No Line on the Horizon is the twelfth studio album by Irish rock band U2, released on 27 February 2009. The album is U2's first since 2004's How to Dismantle an Atomic Bomb, the longest gap between studio albums in the band's career. The material was originally intended to be released as two EPs, titled Daylight and Darkness, but the band later decided to combine them into one album.

U2 began work on a new studio album in 2006 with Rick Rubin but later decided to shelve most of the material from those sessions. The band collaborated with producers Brian Eno and Daniel Lanois from June 2007–December 2008 for the album, allowing them to be involved in the songwriting process. Writing and recording for the album took place in four different cities. The album was planned for release in November 2008, but the band had written approximately 50–60 songs and wished to continue writing.

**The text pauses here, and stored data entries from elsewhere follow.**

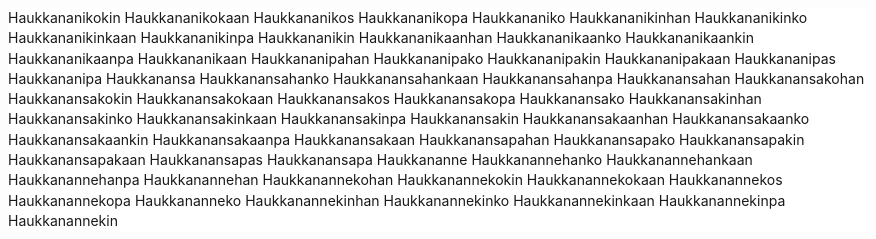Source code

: Haukkananikokin
Haukkananikokaan
Haukkananikos
Haukkananikopa
Haukkananiko
Haukkananikinhan
Haukkananikinko
Haukkananikinkaan
Haukkananikinpa
Haukkananikin
Haukkananikaanhan
Haukkananikaanko
Haukkananikaankin
Haukkananikaanpa
Haukkananikaan
Haukkananipahan
Haukkananipako
Haukkananipakin
Haukkananipakaan
Haukkananipas
Haukkananipa
Haukkanansa
Haukkanansahanko
Haukkanansahankaan
Haukkanansahanpa
Haukkanansahan
Haukkanansakohan
Haukkanansakokin
Haukkanansakokaan
Haukkanansakos
Haukkanansakopa
Haukkanansako
Haukkanansakinhan
Haukkanansakinko
Haukkanansakinkaan
Haukkanansakinpa
Haukkanansakin
Haukkanansakaanhan
Haukkanansakaanko
Haukkanansakaankin
Haukkanansakaanpa
Haukkanansakaan
Haukkanansapahan
Haukkanansapako
Haukkanansapakin
Haukkanansapakaan
Haukkanansapas
Haukkanansapa
Haukkananne
Haukkanannehanko
Haukkanannehankaan
Haukkanannehanpa
Haukkanannehan
Haukkanannekohan
Haukkanannekokin
Haukkanannekokaan
Haukkanannekos
Haukkanannekopa
Haukkananneko
Haukkanannekinhan
Haukkanannekinko
Haukkanannekinkaan
Haukkanannekinpa
Haukkanannekin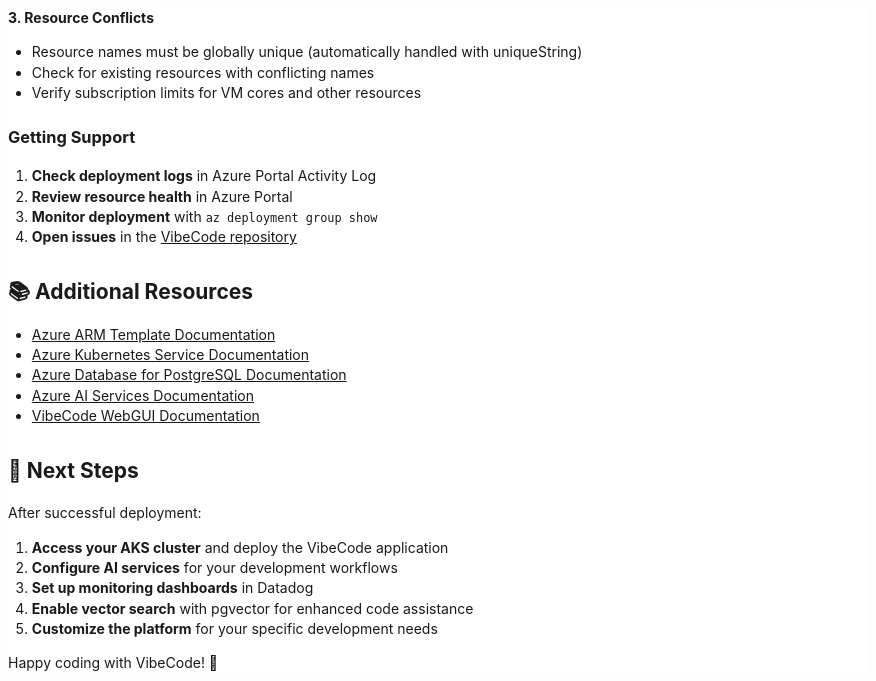 **3. Resource Conflicts**
- Resource names must be globally unique (automatically handled with uniqueString)
- Check for existing resources with conflicting names
- Verify subscription limits for VM cores and other resources

### Getting Support

1. **Check deployment logs** in Azure Portal Activity Log
2. **Review resource health** in Azure Portal
3. **Monitor deployment** with `az deployment group show`
4. **Open issues** in the [VibeCode repository](https://github.com/vibecode/vibecode-webgui/issues)

## 📚 Additional Resources

- [Azure ARM Template Documentation](https://docs.microsoft.com/en-us/azure/azure-resource-manager/templates/)
- [Azure Kubernetes Service Documentation](https://docs.microsoft.com/en-us/azure/aks/)
- [Azure Database for PostgreSQL Documentation](https://docs.microsoft.com/en-us/azure/postgresql/)
- [Azure AI Services Documentation](https://docs.microsoft.com/en-us/azure/cognitive-services/)
- [VibeCode WebGUI Documentation](../../README.md)

## 🎉 Next Steps

After successful deployment:

1. **Access your AKS cluster** and deploy the VibeCode application
2. **Configure AI services** for your development workflows
3. **Set up monitoring dashboards** in Datadog
4. **Enable vector search** with pgvector for enhanced code assistance
5. **Customize the platform** for your specific development needs

Happy coding with VibeCode! 🚀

Prior to release, the band indicated that their collaborations with Eno and Lanois, as well as the brief time they spent in Fez, Morocco, resulted in a record more experimental than their previous two albums. Upon release, No Line on the Horizon received generally favourable reviews from critics, although many noted the album was not as experimental as previously suggested. The band has indicated plans to release a follow-up record entitled Songs of Ascent sometime in 2009 or 2010. U2 will be supporting No Line on the Horizon with the U2 360° Tour.